Channel 4 News has obtained a Department of Health contingency plan documenting responsibilities in the event of the collapse of a care home provider amid fierce financial problems in the sector.
An internal Department of Health document shown to Channel 4 News outlines the “roles and responsibilities in the event of care home provider failure”.
Headed “draft for agreement – not government policy”, the paper sets out how local authorities will have to manage the transfer of residents to alternative care homes.
The industry watchdog, the Care Quality Commission, will “provide intelligence” about the location and quality of any alternative centres.
And central government, along with other responsibilities, should consider setting up a “national helpline” for those worried about family caught up in the crisis.
A Department of Health spokesperson confirmed to Channel 4 News that the government had prepared the document in order to properly plan for every eventuality.
The Britain’s biggest care provider, Southern Cross announced on Wednesday plans to cut 3,000 jobs in the latest blow to the loss-making company.
Southern Cross, which is responsible for looking after some 31,000 residents, said the move was essential to address “staff effectiveness” across its 750 homes.
According to reports over 300 nurses and 1,275 care staff are among those set to lose their jobs.

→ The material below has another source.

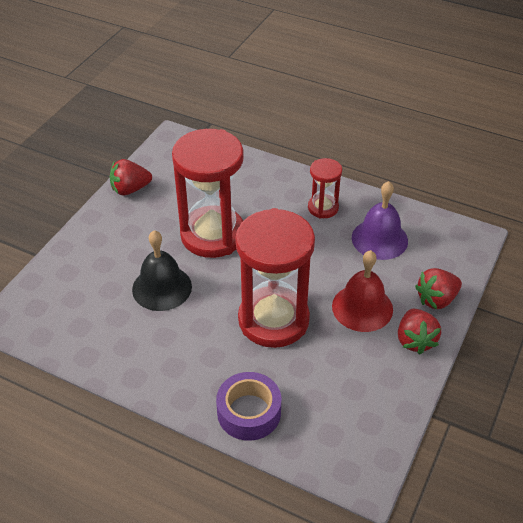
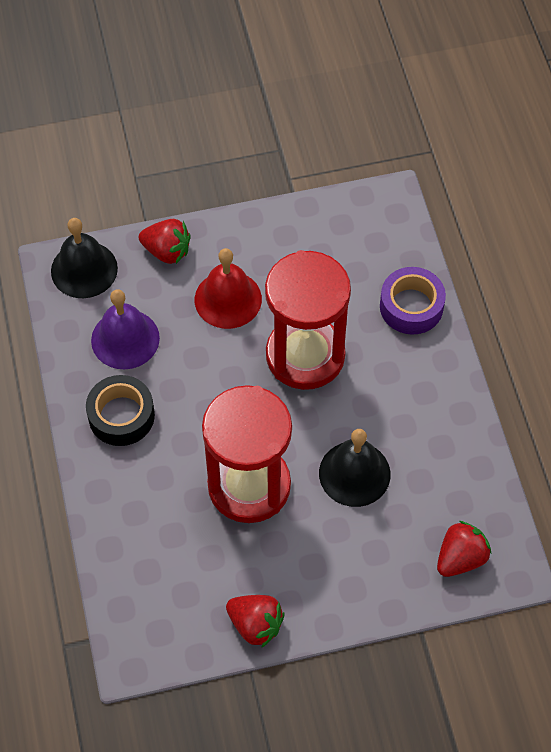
camera: 130 degrees left, 15 degrees up
(323, 208) = (121, 416): red hourglass -> black tape
(415, 340) = (230, 241): red strawberry -> red strawberry (460, 558)
(458, 249) = (84, 269): none -> black bell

It is understood that almost 700 catering posts will also be axed, as well as 440 domestic jobs and 238 maintenance posts.
The company said the proposals to slash the workforce by nearly 7 per cent, were part of its programme of change launched 18 months ago.
Southern Cross recently warned it was in a “critical financial condition” as it unveiled a £311m loss in the six months to 31 March.
The company has insisted resident care would not be compromised by the financial difficulties.
A separate Channel 4 News investigation, uncovered new evidence about the impact the Southern Cross financial crisis is having on the care it offers to residents. Click here for a special report.
Earlier on Wednesday a leading union released a report into the care sector, warning that Southern Cross was not the only company on the “brink” of collapse.
The UNISON report revealed that Four Seasons, the second biggest care home, is also suffering from financial difficulties.
If both Southern Cross and Four Seasons were to collapse, around 1,150 nursing and residential care homes would be at risk of closure, affecting nearly 50,000 vulnerable people and their families and hitting over 60,000 staff.